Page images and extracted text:
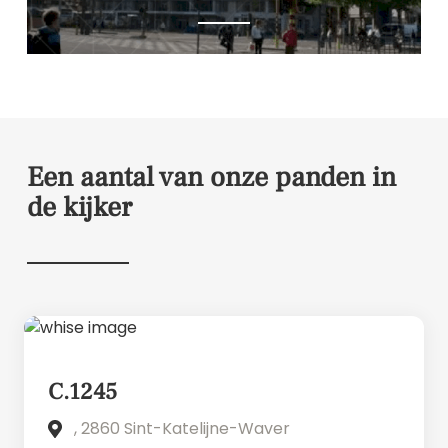
Een aantal van onze panden in
de kijker
C.1245
, 2860 Sint-Katelijne-Waver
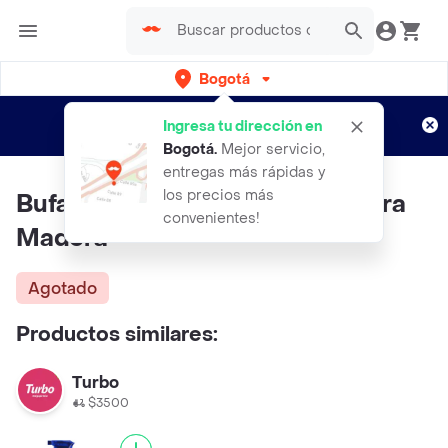
Bogotá
Regístrate
¿Nuevo en Rappi?
y disfruta de
Ingresa tu dirección en
envíos gratis por semanas
Aplican TyC
Bogotá
.
Mejor servicio,
entregas más rápidas y
los precios más
Bufalo Limpiador Con Jabon Para
convenientes!
Madera
Agotado
Productos similares:
Turbo
$3500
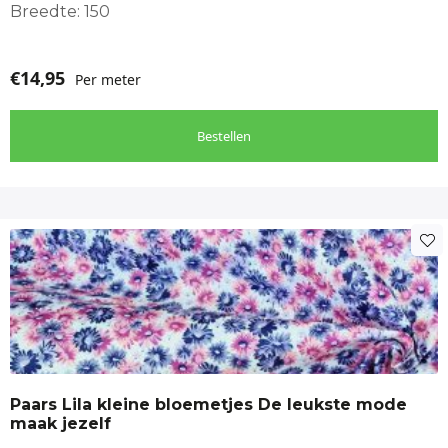
Breedte: 150
bescherming tegen de elementen met deze
fantastische kinderjas van waterafstotende soft
shell stof met ruimte design. Een perfecte mix van
€
14,95
Per meter
stijl, comfort en functionaliteit!
Wilt u ook zo'n
leuke jas maken
Klik hier
Bestellen
https://makomastoffen.nl/product/waterafstotende-soft-shell-
stof-met-ruimte-design/
Paars Lila kleine bloemetjes De leukste mode
maak jezelf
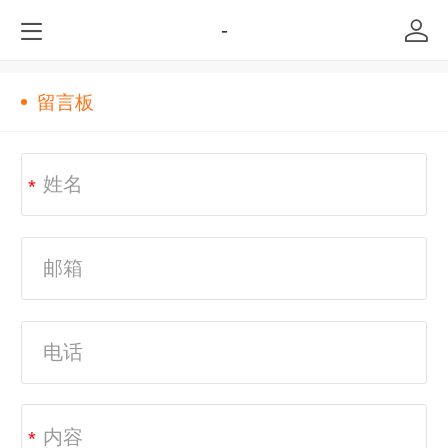
-
留言板
*
*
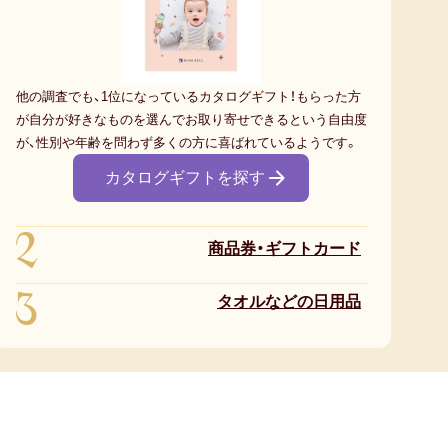
他の調査でも、1位になっているカタログギフト！もらった方
が自分が好きなものを選んでお取り寄せできるという自由度
が、性別や年齢を問わず多くの方に喜ばれているようです。
カタログギフトを探す
2
商品券・ギフトカード
3
タオルなどの日用品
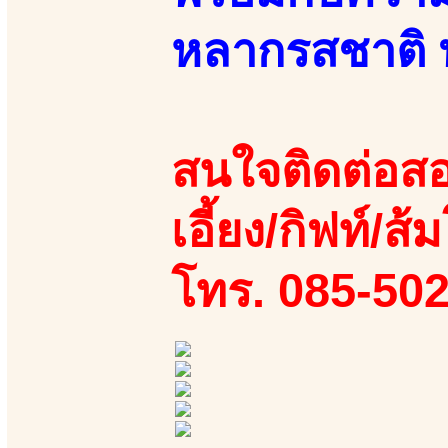
หลากรสชาติ 
สนใจติดต่อสอ
เอี้ยง/กิฟท์/ส้
โทร. 085-50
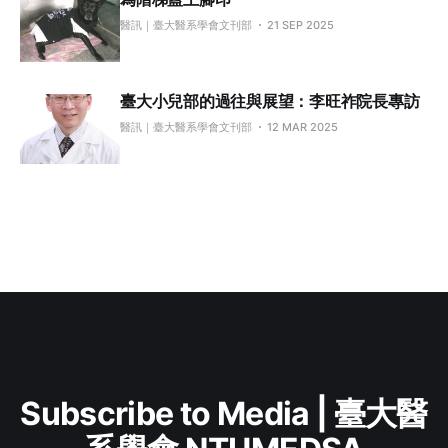
醫訊｜臺大醫系學會文刊部
21 SEP 2025
臺大小兒部的過往與展望：李旺祚院長專訪
醫訊｜臺大醫系學會文刊部
12 MAR 2025
Subscribe to Media | 臺大醫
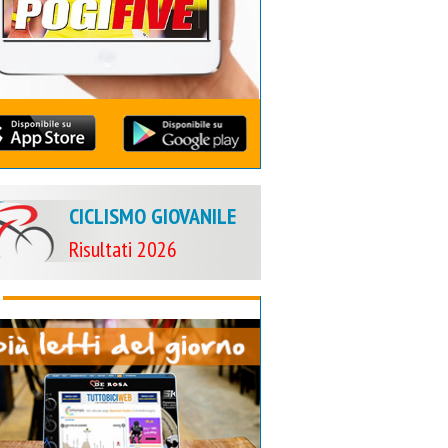
CICLISMO GIOVANILE
Risultati 2026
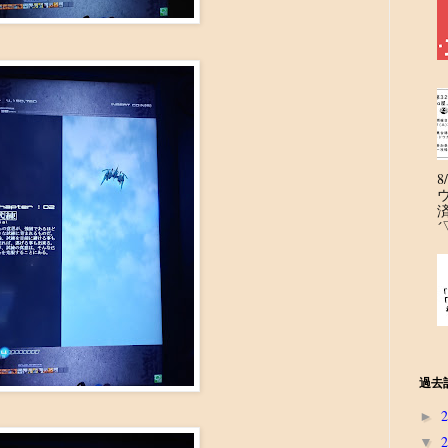
´
過去
►
▼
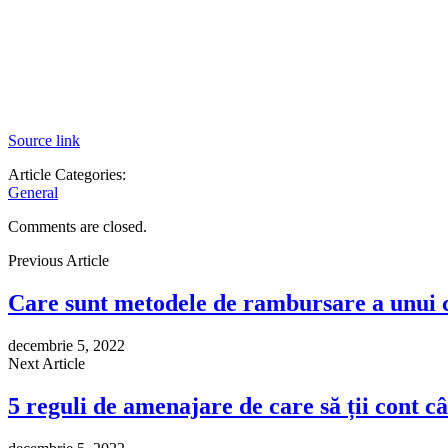
Source link
Article Categories:
General
Comments are closed.
Previous Article
Care sunt metodele de rambursare a unui cr
decembrie 5, 2022
Next Article
5 reguli de amenajare de care să ții cont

## JOB
Starting from the records above, filter out all lines except those containing the word "ruimte".

## EXERCISE OUTPUT
shell stof met ruimte design. Een perfecte mix van
stof-met-ruimte-design/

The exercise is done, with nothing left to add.